You're going to probably need to get a heavier flyrod for these fish. Here on the North Coast streams a 10 ft 7wgt flyrod is the most commonly used rig for steel. These fish fight extremely hard and you need a bit heavier rod to bring them to hand.


----------



## Patricio (Feb 2, 2007)

I use olive beaded woolly buggers 99% of the time. others are prince nymph and hares ear. also egg patterns are popular.


----------



## Streamhawk (Apr 25, 2008)

stone flies are popular too. Also use sucker spawn, which is a tied fly to look like a small clutch of sucker spawn. If you google steelhead flies you will see a wide range of flies that are used. In the spring, prince nymphs, stone flies, woolie buggers, and egg patterns work good. If you have some good current in the streams, streamers work well too. They will smash a streamer. Run a double rig like you would when nymphing for trout. As mentioned before, they have the same tendicies as trout, they are in the same family as rainbow trout. ton of fun on a flyrod. I use an 8wt 8'6" to have enough rod to nymph with and throw streamers. Good luck if you go.


----------



## lowhole4trowt (Feb 1, 2014)

anything that looks like an egg. blood dot globug sucker spawn beads whatever, focusing on getting your presentation down to the fish in deeper holes and having a good presentation is huge. I did better with the flea rod when I drastically lowered the selection of flies to 2 types of egg patterns 2 types of nymphs and 2 main streamer patterns and focused on presenting them. have a purpose when going to tactics like tandem rigs. ie fishing one pattern right in the mud and the other slightly off the bottom or some sort of "predator rig" with an egg pattern and a baitfish pattern (bugger) behind it "coming after the egg". I'd advise not to get caught up in the my D loop is better than your D loop school of fly fishing where casting is everything. Casting and mending can be key to success but there's more than one way to skin a cat. Get your presentation out there, down near the bottom, and as drag free as possible and you'll connect.


----------



## iggyfly (Jun 30, 2012)

How far apart do you space your flies on tandem rigs in clear vs stained water?

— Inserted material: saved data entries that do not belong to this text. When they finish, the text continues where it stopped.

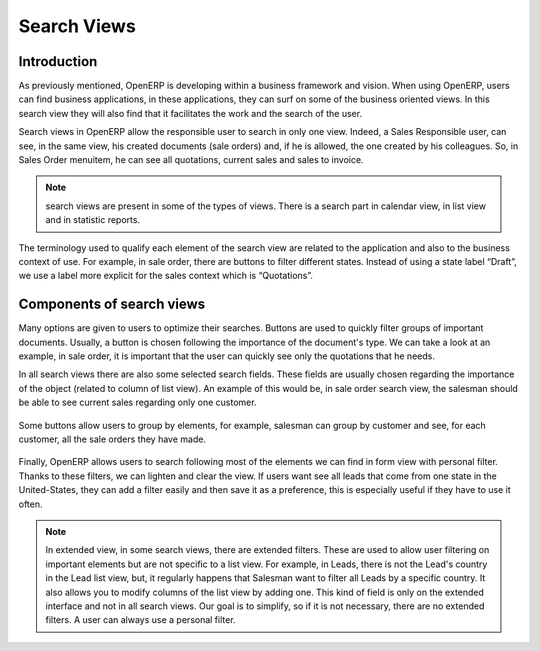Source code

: 
.. i18n: ============
.. i18n: Search Views
.. i18n: ============
..

============
Search Views
============

.. i18n: Introduction
.. i18n: ------------
..

Introduction
------------

.. i18n: As previously  mentioned, OpenERP is developing within a business framework and vision. When using OpenERP, users can find business applications, in these applications, they can surf on some of the business oriented views. In this search view they will also find that it facilitates the work and the search of the user. 
..

As previously  mentioned, OpenERP is developing within a business framework and vision. When using OpenERP, users can find business applications, in these applications, they can surf on some of the business oriented views. In this search view they will also find that it facilitates the work and the search of the user. 

.. i18n: Search views in OpenERP allow the responsible user to search in only one view. Indeed, a Sales Responsible user, can see, in the same view, his created documents (sale orders) and, if he is allowed, the one created by his colleagues. So, in Sales Order menuitem, he can see all quotations, current sales and sales to invoice. 
..

Search views in OpenERP allow the responsible user to search in only one view. Indeed, a Sales Responsible user, can see, in the same view, his created documents (sale orders) and, if he is allowed, the one created by his colleagues. So, in Sales Order menuitem, he can see all quotations, current sales and sales to invoice. 

.. i18n: .. note::
.. i18n: 
.. i18n:    search views are present in some of the types of views. There is a search part in calendar view, in list view and  in statistic reports. 
..

.. note::

   search views are present in some of the types of views. There is a search part in calendar view, in list view and  in statistic reports. 

.. i18n: The terminology used to qualify each element of the search view are related to the application and also to the business context of use. For example, in sale order, there are buttons to filter different states. Instead of using a state label “Draft”, we use a label more explicit for the sales context which is “Quotations”. 
..

The terminology used to qualify each element of the search view are related to the application and also to the business context of use. For example, in sale order, there are buttons to filter different states. Instead of using a state label “Draft”, we use a label more explicit for the sales context which is “Quotations”. 

.. i18n: Components of search views
.. i18n: --------------------------
..

Components of search views
--------------------------

.. i18n: Many options are given to users to optimize their searches. Buttons are used to quickly filter groups of important documents. Usually, a button is chosen following the importance of the document's type. We can take a look at an example, in sale order, it is important that the user can quickly see only the quotations that he needs. 
..

Many options are given to users to optimize their searches. Buttons are used to quickly filter groups of important documents. Usually, a button is chosen following the importance of the document's type. We can take a look at an example, in sale order, it is important that the user can quickly see only the quotations that he needs. 

.. i18n: In all search views there are also some selected search fields. These fields are usually chosen regarding the importance of the object (related to column of list view). An example of this would be, in sale order search view, the salesman should be able to see current sales regarding only one customer. 
..

In all search views there are also some selected search fields. These fields are usually chosen regarding the importance of the object (related to column of list view). An example of this would be, in sale order search view, the salesman should be able to see current sales regarding only one customer. 

.. i18n: .. figure:: Pictures/3.1.main_fields.png
.. i18n:    :align: center
..

.. figure:: Pictures/3.1.main_fields.png
   :align: center

.. i18n: Some buttons allow users to group by elements, for example, salesman can group by customer and see, for each customer, all the sale orders they have made. 
..

Some buttons allow users to group by elements, for example, salesman can group by customer and see, for each customer, all the sale orders they have made. 

.. i18n: .. figure:: Pictures/3.2group_by.png
.. i18n:    :align: center
..

.. figure:: Pictures/3.2group_by.png
   :align: center

.. i18n: Finally, OpenERP allows users to search following most of the elements we can find in form view with personal filter. Thanks to these filters, we can lighten and clear the view. If users want see all leads that come from one state in the United-States, they can add a filter easily and then save it as a preference, this is especially useful if they have to use it often. 
..

Finally, OpenERP allows users to search following most of the elements we can find in form view with personal filter. Thanks to these filters, we can lighten and clear the view. If users want see all leads that come from one state in the United-States, they can add a filter easily and then save it as a preference, this is especially useful if they have to use it often. 

.. i18n: .. figure:: Pictures/3.3.other_fields.png
.. i18n:    :align: center
..

.. figure:: Pictures/3.3.other_fields.png
   :align: center

.. i18n: .. note::
.. i18n: 
.. i18n: 	In extended view, in some search views, there are extended filters. These are used to allow user filtering on important elements but are not specific to a 		list view. For example, in Leads, there is not the Lead's country in the Lead list view, but, it regularly happens that Salesman want to filter all Leads 		by a specific country. It also allows you to modify columns of the list view by adding one. This kind of field is only on the extended interface and not in all 		search views. Our goal is to simplify, so if it is not necessary, there are no extended filters. A user can always use a personal filter.  
..

.. note::

	In extended view, in some search views, there are extended filters. These are used to allow user filtering on important elements but are not specific to a 		list view. For example, in Leads, there is not the Lead's country in the Lead list view, but, it regularly happens that Salesman want to filter all Leads 		by a specific country. It also allows you to modify columns of the list view by adding one. This kind of field is only on the extended interface and not in all 		search views. Our goal is to simplify, so if it is not necessary, there are no extended filters. A user can always use a personal filter.  

.. i18n: .. figure:: Pictures/3.4.extended_filters.png
.. i18n:    :align: center
.. i18n:        
..

.. figure:: Pictures/3.4.extended_filters.png
   :align: center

And I like the idea of 2 flies of each type and paying more attention to the art of presenting them. My recommendations would be

Nymphs: stone fly(ideally senyo wiggle stone) and prince nymphs

Streamers: buggers and zonkers (olive, white and black)

Eggs: Sucker spawn (any variation of it really) and trout beads.

Those are probably the most commonly used other than the beads, because they all are solid performers. Dont get caught up in the materialism of all the different types of flies out there. Get the presentation down and youll cstch fish.

I use a 7/8 wt redington delta reel and a 9"0 sage vxp. Would prefer a rod closer to 11 ft for the amount of nymphing I do, but not necessary. 

Sent from my SAMSUNG-SGH-I337 using Ohub Campfire mobile app


----------



## lowhole4trowt (Feb 1, 2014)

I generally keep them at least 18 inches apart in any water, but if it's stained to the point where my goal is throwing something the fish can see I would prefer swinging a larger profile streamer to dead drifting even in colder water (just try to get that swing as deep and slow as i can generally). For the sake of honesty I'll add that I started using a pin this year. same concept when im fishing flies under the float, but still love the tug on a swung fly in high flows. I love the 10'6" 7wt i throw and the 13'6" pin rod is even more luxurious.


----------



## gildor (Oct 12, 2008)

Articulated fly patterns work great, such as an Intruder. Hooked into my first one on a black and blue Scott Howell Signature intruder. The take was unbelievable.


----------